Following the famous PSN hack, several reports were published online and in print that a large section of the PSN database containing complete personal details along with credit card numbers is available for sale.
"Supposedly the hackers selling the DB says it has: fname, lnam, address, zip, country, phone, email, password, dob, ccnum, CVV2, exp date," Security researcher Kevin Stevens posted on twitter, "it is not a rumor, it was a conversation on a criminal forum."
Of course these reports contradict Sony's earlier statement that credit card data was encrypted.
Responding to those reports, Sony issued another statement, reassuring that the data was in deed encrypted.

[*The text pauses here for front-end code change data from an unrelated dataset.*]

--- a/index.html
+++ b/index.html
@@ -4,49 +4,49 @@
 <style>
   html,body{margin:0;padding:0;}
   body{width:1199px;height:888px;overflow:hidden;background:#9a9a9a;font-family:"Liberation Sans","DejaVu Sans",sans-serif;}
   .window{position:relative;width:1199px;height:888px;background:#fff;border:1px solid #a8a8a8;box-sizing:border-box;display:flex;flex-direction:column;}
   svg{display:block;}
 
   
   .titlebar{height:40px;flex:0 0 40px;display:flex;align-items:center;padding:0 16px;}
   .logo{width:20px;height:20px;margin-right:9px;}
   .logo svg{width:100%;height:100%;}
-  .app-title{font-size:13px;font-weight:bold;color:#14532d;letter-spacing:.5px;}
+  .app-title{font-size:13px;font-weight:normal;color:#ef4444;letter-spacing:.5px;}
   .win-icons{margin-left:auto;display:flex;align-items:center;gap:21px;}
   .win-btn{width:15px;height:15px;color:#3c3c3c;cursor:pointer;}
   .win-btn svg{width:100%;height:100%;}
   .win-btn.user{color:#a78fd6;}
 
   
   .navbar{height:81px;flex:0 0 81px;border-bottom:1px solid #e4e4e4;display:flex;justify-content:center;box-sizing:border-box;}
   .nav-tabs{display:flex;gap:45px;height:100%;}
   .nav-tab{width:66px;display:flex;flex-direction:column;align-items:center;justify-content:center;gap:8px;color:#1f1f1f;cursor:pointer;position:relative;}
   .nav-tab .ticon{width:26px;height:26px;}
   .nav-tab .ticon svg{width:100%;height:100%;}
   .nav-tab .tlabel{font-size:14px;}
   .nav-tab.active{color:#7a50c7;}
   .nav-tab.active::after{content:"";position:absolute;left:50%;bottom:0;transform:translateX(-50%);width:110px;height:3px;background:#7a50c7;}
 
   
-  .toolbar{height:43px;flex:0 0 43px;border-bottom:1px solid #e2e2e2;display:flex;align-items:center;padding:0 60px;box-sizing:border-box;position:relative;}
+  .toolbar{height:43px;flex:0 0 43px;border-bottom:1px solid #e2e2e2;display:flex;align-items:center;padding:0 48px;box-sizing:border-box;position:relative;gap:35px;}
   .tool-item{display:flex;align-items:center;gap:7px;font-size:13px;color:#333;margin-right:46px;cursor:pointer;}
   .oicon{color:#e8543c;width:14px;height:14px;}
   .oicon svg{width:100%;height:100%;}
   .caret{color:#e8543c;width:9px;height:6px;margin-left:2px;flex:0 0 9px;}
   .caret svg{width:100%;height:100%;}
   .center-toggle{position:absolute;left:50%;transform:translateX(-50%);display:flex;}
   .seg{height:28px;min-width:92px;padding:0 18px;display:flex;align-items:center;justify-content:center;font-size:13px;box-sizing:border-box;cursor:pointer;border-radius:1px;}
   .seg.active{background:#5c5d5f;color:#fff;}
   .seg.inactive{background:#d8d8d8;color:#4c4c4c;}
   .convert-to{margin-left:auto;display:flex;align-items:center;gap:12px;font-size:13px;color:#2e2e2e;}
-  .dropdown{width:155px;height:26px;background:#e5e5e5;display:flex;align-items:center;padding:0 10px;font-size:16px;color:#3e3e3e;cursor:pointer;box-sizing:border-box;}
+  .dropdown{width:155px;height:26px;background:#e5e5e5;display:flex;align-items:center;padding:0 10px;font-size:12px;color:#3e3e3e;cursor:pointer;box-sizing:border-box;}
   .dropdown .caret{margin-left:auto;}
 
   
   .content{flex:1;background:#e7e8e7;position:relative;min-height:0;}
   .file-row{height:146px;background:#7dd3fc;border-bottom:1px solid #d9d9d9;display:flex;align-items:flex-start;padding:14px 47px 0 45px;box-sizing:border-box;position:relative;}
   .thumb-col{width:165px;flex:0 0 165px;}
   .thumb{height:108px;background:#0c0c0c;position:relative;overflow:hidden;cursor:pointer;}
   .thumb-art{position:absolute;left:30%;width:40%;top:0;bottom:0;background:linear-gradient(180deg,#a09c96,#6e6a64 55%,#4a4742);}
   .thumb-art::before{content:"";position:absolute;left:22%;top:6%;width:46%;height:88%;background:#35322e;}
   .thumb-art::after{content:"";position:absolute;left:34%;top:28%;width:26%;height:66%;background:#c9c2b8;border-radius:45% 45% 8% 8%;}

"We want to state this again given the increase in speculation about credit card information being used fraudulently. One report indicated that a group tried to sell millions of credit card numbers back to Sony. To my knowledge there is no truth to this report of a list, or that Sony was offered an opportunity to purchase the list," Patrick Seybold senior Director, Corporate Communications & Social Media wrote on the official PlayStation blog.

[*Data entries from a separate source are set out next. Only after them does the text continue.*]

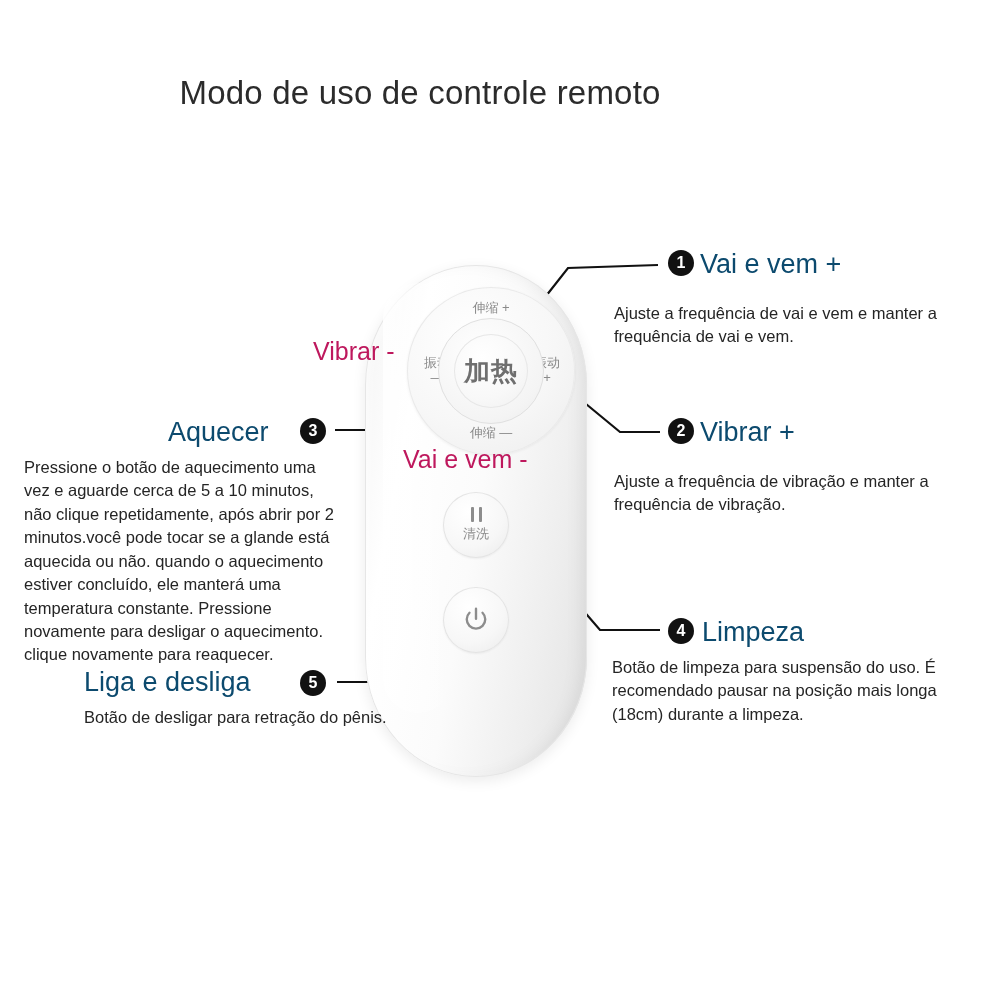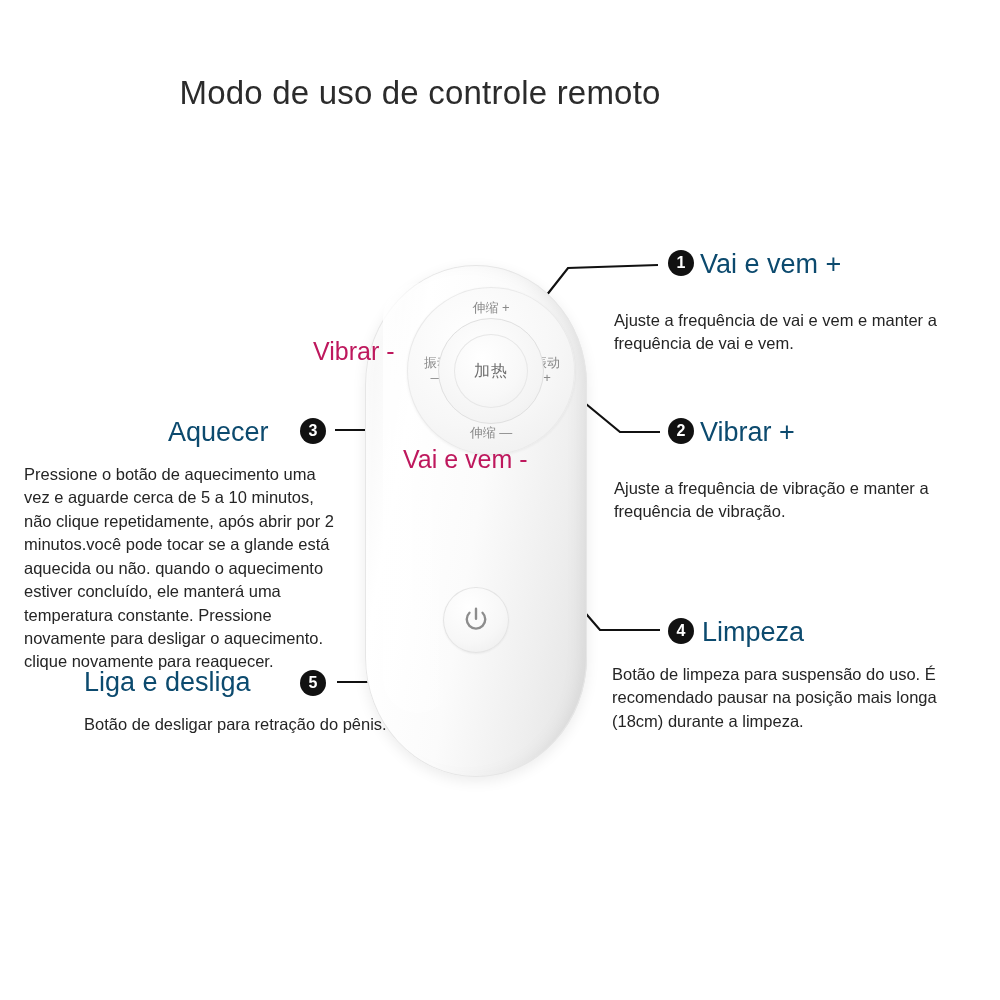--- a/index.html
+++ b/index.html
@@ -88,23 +88,23 @@
     width: 74px;
     height: 74px;
     border-radius: 50%;
     background: radial-gradient(circle at 38% 32%, #ffffff 0%, #f8f8f8 60%, #efefef 100%);
     box-shadow: inset 0 0 0 1px #e7e7e7;
     display: flex;
     align-items: center;
     justify-content: center;
   }
   .dial-center-label {
-    font-size: 16px;
+    font-size: 26px;
     color: #6f6f6f;
-    font-weight: 400;
+    font-weight: 700;
     letter-spacing: 1px;
   }
 
   .dial-label {
     position: absolute;
     color: #8a8a8a;
     font-size: 13px;
     text-align: center;
     line-height: 1.15;
     white-space: pre-line;
@@ -180,21 +180,20 @@
     position: absolute;
     font-size: 27px;
     color: #0c4a6e;
     white-space: nowrap;
   }
   .callout-body {
     position: absolute;
     font-size: 16.5px;
     line-height: 1.42;
     color: #252525;
-    margin-top: 7px;
   }
   .plain-label {
     position: absolute;
     font-size: 25px;
     color: #be185d;
     white-space: nowrap;
   }
 
   
   svg.leaders {
@@ -236,20 +235,27 @@
     <div class="dial-label left">振动
 —</div>
     <div class="dial-label right">振动
 +</div>
     <div class="dial-ring"></div>
     <div class="dial-center">
       <span class="dial-center-label">加热</span>
     </div>
   </div>
 
+  <div class="btn-circle btn-clean">
+    <div class="pause-glyph">
+      <span></span>
+        <span></span>
+    </div>
+    <div class="btn-clean-label">清洗</div>
+  </div>
 
   <div class="btn-circle btn-power">
     <svg class="power-glyph" viewBox="0 0 24 24" fill="none" stroke="#8d8d8d" stroke-width="1.9" stroke-linecap="round">
       <path d="M12 3 L12 11"></path>
       <path d="M6.8 6.2 A7.4 7.4 0 1 0 17.2 6.2"></path>
     </svg>
   </div>
 
   <div class="marker" style="left:668px; top:250px;">1</div>
   <div class="callout-title" style="left:700px; top:249px;">Vai e vem +</div>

"…While the passwords that were stored were not "encrypted," they were transformed using a cryptographic hash function. There is a difference between these two types of security measures which is why we said the passwords had not been encrypted."
Cryptographic hashing is a little bit more secure than leaving the data in the plain, but it is easier to crack than proper encryption.
As usual since the start of the debacle, Sony reminded users that it would never contact them in any way to ask for credit card number or any other personal information, and that any such requests are definitely scams.
In the meanwhile PSN users are advised to change their email and other services passwords and security questions if they contain data they used on the PSN. PSN users should also remember to login and change their passwords as soon as the service is back online.